Flexible vs inflexible
Parametric models tend to be less flexible but non-parametric models can be flexible or less flexible depending on parameter settings.
Bias vs variance
Bias is the error that is introduced by modeling a complicated problem by a simpler problem.
For example, linear regression assumes a linear relationship and perhaps the relationship is not exactly linear.
In general, but not always, the more flexible a method is, the less bias it will have because it can fit a complex shape better.
Variance refers to how much your estimate would change if you had different training data. Its measuring how much your model depends on the data you have, to the neglect of future data.
In general, the more flexible a method is, the more variance it has.
The size of the training data can impact on the variance.
Bias
When you impose too many assumptions with a parametric model, or use an inadequate non-parametric model, such as not letting an algorithm converge fully.
When the model closely captures the true shape, with a parametric model or a flexible model.
Variance
This fit will be virtually identical even if we had a different training sample.
Likely to get a very different model if a different training set is used.
Bias-variance tradeoff
Goal: Without knowing what the true structure is, fit the signal and ignore the noise.

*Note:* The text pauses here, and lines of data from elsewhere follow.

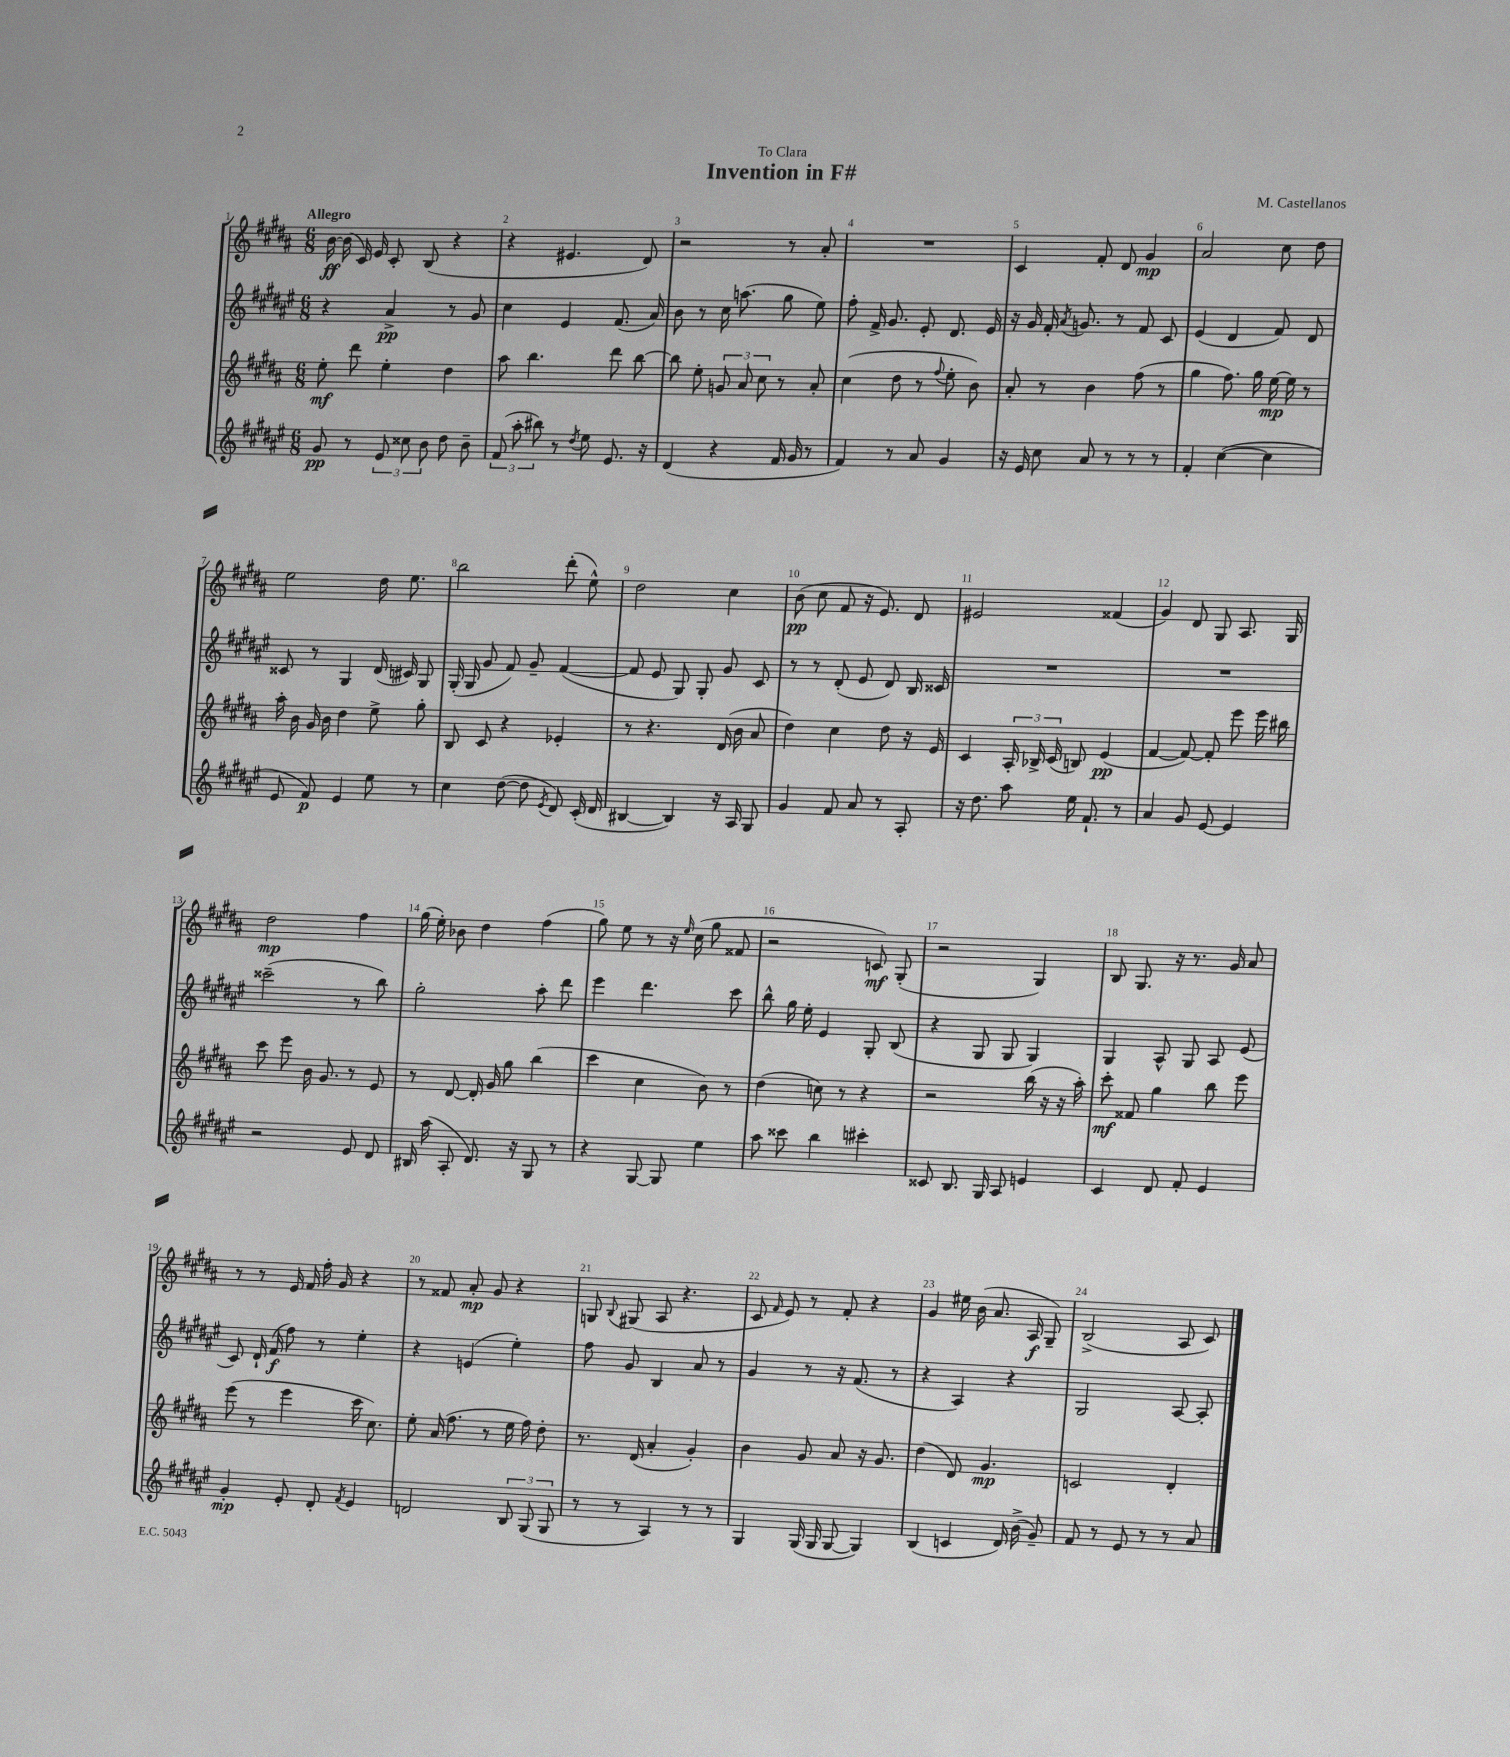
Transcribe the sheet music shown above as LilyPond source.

\header { title = "Invention in F#" composer = "M. Castellanos" dedication = "To Clara" }
<<
\new StaffGroup <<
\new Staff = "s0" {
    \clef treble \key b \major \numericTimeSignature \time 6/8 \tempo "Allegro"
    \autoBeamOff b'16~\ff b'16( cis'16) e'16 cis'8-. b8( r4 |
    r4 eis'4. dis'8) |
    r2 r8 ais'8-. |
    R2. |
    cis'4 fis'8-. dis'8 gis'4\mp |
    ais'2 cis''8 dis''8 |
    e''2 dis''16 e''8. |
    b''2 dis'''8-.( e''8-^) |
    dis''2 cis''4 |
    b'8\pp( cis''8 fis'8 r16 e'8.) dis'8 |
    eis'2 fisis'4( |
    gis'4) dis'8 gis8 ais8. gis16 |
    dis''2\mp fis''4 |
    gis''16( e''16-.) bes'8 dis''4 fis''4( |
    gis''8) e''8 r8 r16 \grace { e''16 } cis''16( gis''8 fisis'8 |
    r2 c'8\mf) gis8-.( |
    r2 gis4) |
    b8 gis8. r16 r8. gis'16 ais'8 |
    r8 r8 e'16 fis'16 fis''16-. gis'16 r4 |
    r8 fisis'8 ais'8-.\mp gis'8 r4 |
    g8 \appoggiatura { b8 } gis8( ais8 r4. |
    cis'8 \grace { fis'16 } e'8) r8 fis'8-. r4 |
    gis'4 eis''16 b'16( ais'8. ais16\f gis8--) |
    b2->( ais8 cis'8) \bar "|." |
}
\new Staff = "s1" {
    \clef treble \key fis \major \numericTimeSignature \time 6/8
    \autoBeamOff r4 ais'4->\pp r8 gis'8 |
    cis''4 eis'4 fis'8.( ais'16) |
    b'8 r8 cis''16 a''8.( gis''8 eis''8) |
    fis''8-. fis'16-> gis'8. eis'8-. dis'8. eis'16 |
    r16 gis'16 fis'16-. \acciaccatura { ais'8 } g'8. r8 fis'8 cis'8 |
    eis'4( dis'4 fis'8) dis'8 |
    cisis'8 r8 gis4 dis'16( cis'16) gis8 |
    gis16-.( gis16 gis'8 fis'8) gis'8-- fis'4~( |
    fis'8 eis'8 gis8) gis8-. gis'8 cis'8 |
    r8 r8 dis'8-.( eis'8 dis'8) b16 cisis'16 |
    R2. |
    R2. |
    cisis'''2--( r8 b''8) |
    gis''2-. ais''8-. dis'''8 |
    eis'''4 dis'''4. cis'''8 |
    b''8-^ gis''16 eis''16-. eis'4 gis8-. b8( |
    r4 gis8 gis8 gis4) |
    gis4 ais8-^ gis8 ais8 eis'8( |
    cis'8) dis'16-! fis'16\f( fis''8) r8 eis''4-. |
    r4 e'4( eis''4-.) |
    fis''8 gis'8 b4 ais'8 r8 |
    gis'4 r8 r16 fis'8.( r8 |
    r4 ais4) r4 |
    gis2 ais8~ ais8-. \bar "|." |
}
\new Staff = "s2" {
    \clef treble \key b \major \numericTimeSignature \time 6/8
    \autoBeamOff e''8-.\mf dis'''8 e''4-. dis''4 |
    ais''8 b''4. dis'''8 b''8~ |
    b''8 e''8-. \tuplet 3/2 { g'8 ais'8 cis''8 } r8 ais'8-. |
    cis''4( dis''8 r8 \appoggiatura { fis''8 } e''8-. b'8) |
    ais'8-. r8 b'4 fis''8( r8 |
    gis''4 fis''8.) gis''16 e''16~\mp e''16 r8 |
    ais''16-. b'16 gis'16 b'16 dis''4 e''8-> gis''8-. |
    b8 cis'8 r4 ees'4-. |
    r8 r4. dis'16( b'16 ais'8 |
    dis''4) cis''4 dis''8 r16 e'16 |
    cis'4 \tuplet 3/2 { ais16-. bes16-> cis'16( } b8) e'4\pp( |
    fis'4~ fis'8~) fis'8-. e'''8 e'''16 bis''16 |
    cis'''8 e'''8 b'16 gis'8. r8 e'8 |
    r8 dis'8~ dis'16-. gis'16 gis''8 b''4( |
    cis'''4 cis''4 b'8) r8 |
    dis''4( c''8) r8 r4 |
    r2 b''16( r16 r16 ais''16-.) |
    cis'''8-.\mf fisis'8 gis''4 b''8 e'''8 |
    e'''8( r8 e'''4 cis'''16 cis''8.) |
    e''8-. ais'16( fis''8. r8 e''16 fis''16) dis''8-. |
    r8. dis'16( ais'4-. gis'4-.) |
    b'4 gis'8 ais'8 r16 gis'8. |
    dis''4( dis'8) gis'4.\mp |
    c'2 dis'4-. \bar "|." |
}
\new Staff = "s3" {
    \clef treble \key fis \major \numericTimeSignature \time 6/8
    \autoBeamOff gis'8\pp r8 \tuplet 3/2 { eis'8 cisis''8 b'8 } dis''8 b'8-- |
    \tuplet 3/2 { fis'8( ais''8-. bis''8) } r8 \acciaccatura { dis''8 } eis''8 eis'8. r16 |
    dis'4( r4 fis'16 gis'16 r8 |
    fis'4) r8 ais'8 gis'4 |
    r16 eis'16 cis''8 ais'8 r8 r8 r8 |
    fis'4-. cis''4~( cis''4 |
    eis'8 fis'8\p) eis'4 eis''8 r8 |
    cis''4 dis''8~( dis''8 \acciaccatura { eis'8 } dis'8) cis'16-.( dis'16 |
    bis4~ bis4) r16 ais16 gis8 |
    gis'4 fis'8 ais'8 r8 ais8-. |
    r16 dis''8. ais''8 eis''16 fis'8.-! r8 |
    ais'4 gis'8 eis'8~ eis'4 |
    r2 eis'8 dis'8 |
    bis16 ais''16( ais8-. dis'8.) r16 gis8 r8 |
    r4 gis8~ gis8 eis''4 |
    ais''8 cisis'''8 b''4 cis'''4-. |
    cisis'8 b8. gis16 ais8 e'4 |
    cis'4 dis'8 fis'8-. eis'4 |
    gis'4-.\mp eis'8-. dis'8-. \acciaccatura { fis'8 } eis'4 |
    d'2 \tuplet 3/2 { b8 gis8( gis8 } |
    r8 r8 ais4) r8 r8 |
    gis4 gis16( gis16 gis8~ gis4) |
    b4( c'4 dis'16) b'16->( gis'8--) |
    fis'8 r8 eis'8 r8 r8 ais'8 \bar "|." |
}
>>
>>
\layout { \context { \Score \override BarNumber.break-visibility = ##(#f #t #t) barNumberVisibility = #all-bar-numbers-visible } }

Be flexible but not too flexible.
Images 2.16, 2.15 from ISLR
Trade-off between accuracy and interpretability
Diagnosing the fit
Compute and examine the usual diagnostics, some methods have more
fit statistics: accuracy, sensitivity, specificity
errors/misclassifications
variable importance
plot residuals, examine the misclassifications
check test set is similar to training
Go beyond … Look at the data and the model together!
Creating new variables to get better fits is a special skill! Sometimes automated by the method. All are transformations of the original variables. (See tidymodels steps.)

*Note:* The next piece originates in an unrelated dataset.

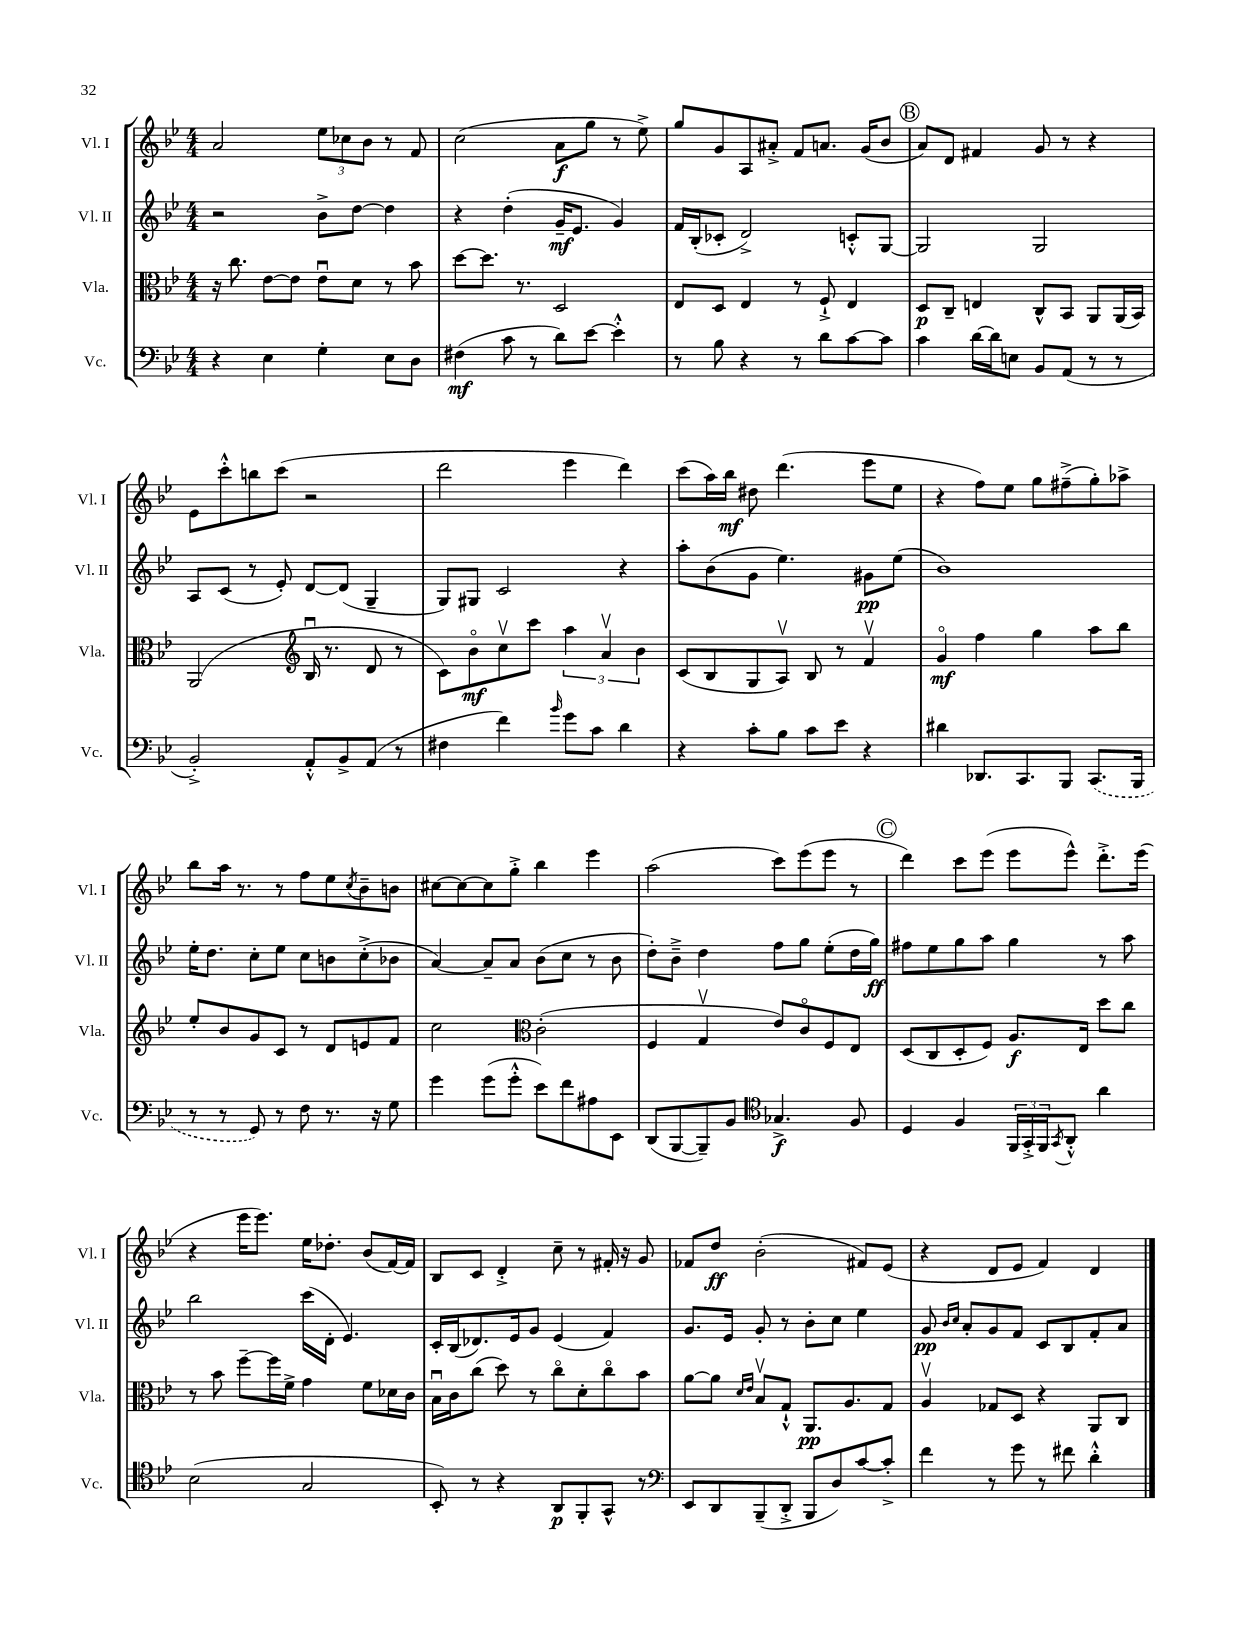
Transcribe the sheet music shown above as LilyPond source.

scaling, centering, sphering (step_pca)
log or square root or box-cox transformation (step_log)
ratio of values (step_ratio)
polynomials or splines: \(x_1^2, x_1^3\) (step_ns)
dummy variables: categorical predictors expanded into multiple new binary variables (step_dummy)
Convolutional Neural Networks: neural networks but with pre-processing of images to combine values of neighbouring pixels; flattening of images
The big picture
Know your data
Categorical response or no response
Types of predictors: quantitative, categorical
Independent observations
Do you need to handle missing values?
Are there anomalous observations?
Plot your data
What are the shapes (distribution and variance)?
Are there gaps or separations (centres)?
Fit a model or two
Compute fit statistics
Plot the model
Examine parameter estimates
Diagnostics
Which is the better model
Is there a simpler model?
Are the errors reducible or systematic?
Are you confident that your bias is low and variance is low?